This is the first of a series of blog posts that deals with Plone migrations.
Docker is broken right now in many ways.
- Docker images are huge (typically for me in the range of 1 to 1.5 GB each)
- Pushing and pulling Docker images to/from the Docker registry is slow - even if you push/pull only new layers. Nobody on the Docker forums could explain the widely differing loading times of layers (from slow to fast)
- There is no trivial way to replicate Docker containers.
- The concept of data containers is as long broken as there are no reasonable way to replicate and backup data containers.

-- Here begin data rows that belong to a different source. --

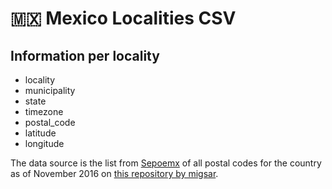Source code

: # 🇲🇽 Mexico Localities CSV


## Information per locality
- locality
- municipality
- state
- timezone
- postal_code
- latitude
- longitude


The data source is the list from [Sepoemx](http://www.sepomex.gob.mx/lservicios/servicios/) of all postal codes for the country as of November 2016 on [this repository by migsar](https://github.com/migsar/mexico-postal-codes/).
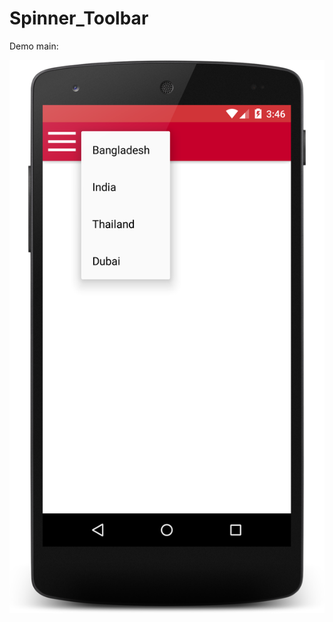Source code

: # Spinner_Toolbar
Demo main:

![](https://github.com/bulbulhossen/Spinner_Toolbar/blob/master/demo.png?raw=true)
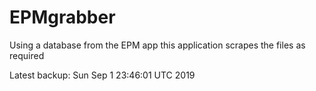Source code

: # EPMgrabber
Using a database from the EPM app this application scrapes the files as required


Latest backup: Sun Sep 1 23:46:01 UTC 2019

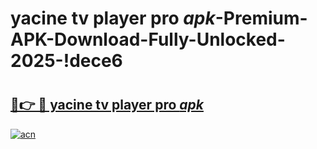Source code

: # yacine tv player pro _apk_-Premium-APK-Download-Fully-Unlocked-2025-!dece6

# <h2><a href="https://gtunku.esa.edu.pl?src=yacine_tv_player_pro__apk_&ref=dece6">🔗👉 🔴 yacine tv player pro _apk_</a></h2>

[![acn](https://github.com/user-attachments/assets/0f9c940e-d8b0-45ae-aac7-cd30a18b3e1c)](https://gtunku.esa.edu.pl?src=yacine_tv_player_pro__apk_&ref=dece6)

There is no trivial way for moving data between containers.
- Backup methods specific to certain services do no longer work on the container level.

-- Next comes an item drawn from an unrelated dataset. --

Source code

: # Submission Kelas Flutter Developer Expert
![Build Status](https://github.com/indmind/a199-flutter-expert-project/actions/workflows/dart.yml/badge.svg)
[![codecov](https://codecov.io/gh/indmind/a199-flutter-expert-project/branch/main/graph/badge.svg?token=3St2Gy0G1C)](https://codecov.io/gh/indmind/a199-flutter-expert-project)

- Docker builds are slow (even on fast machines).
- Monitoring Docker containers is not trivial and hard to achieve. Our fat development server feels sluggish with a high load running only 3 Docker containers. I currently do not see obvious options for tracking down the real issue.
- Docker runs stable (or not )depending on the underlaying Linux distro and kernel. I can not find any officially supported recommendations for distros and kernels.
- The Docker registry is a huge bag of unsorted Docker image crap - it feels like the early PyPI years where every @@@@@ felt the power to upload every crap into the wild.
I am still using Docker for a few usecases like providing a demo instance for XML Director or for having containers with Base-X and eXist-db used for running unittests.
Docker has potential but it has many serious issues. Of course the Docker fan boys will crucify me for this post. Also looking into CoreOS Rocket over the next days however Docker feels much more mature than Rocket but Rocket also has to start from somewhere...the concepts of Rocket appear more well thought than Docker, the MongoDB of virtualization.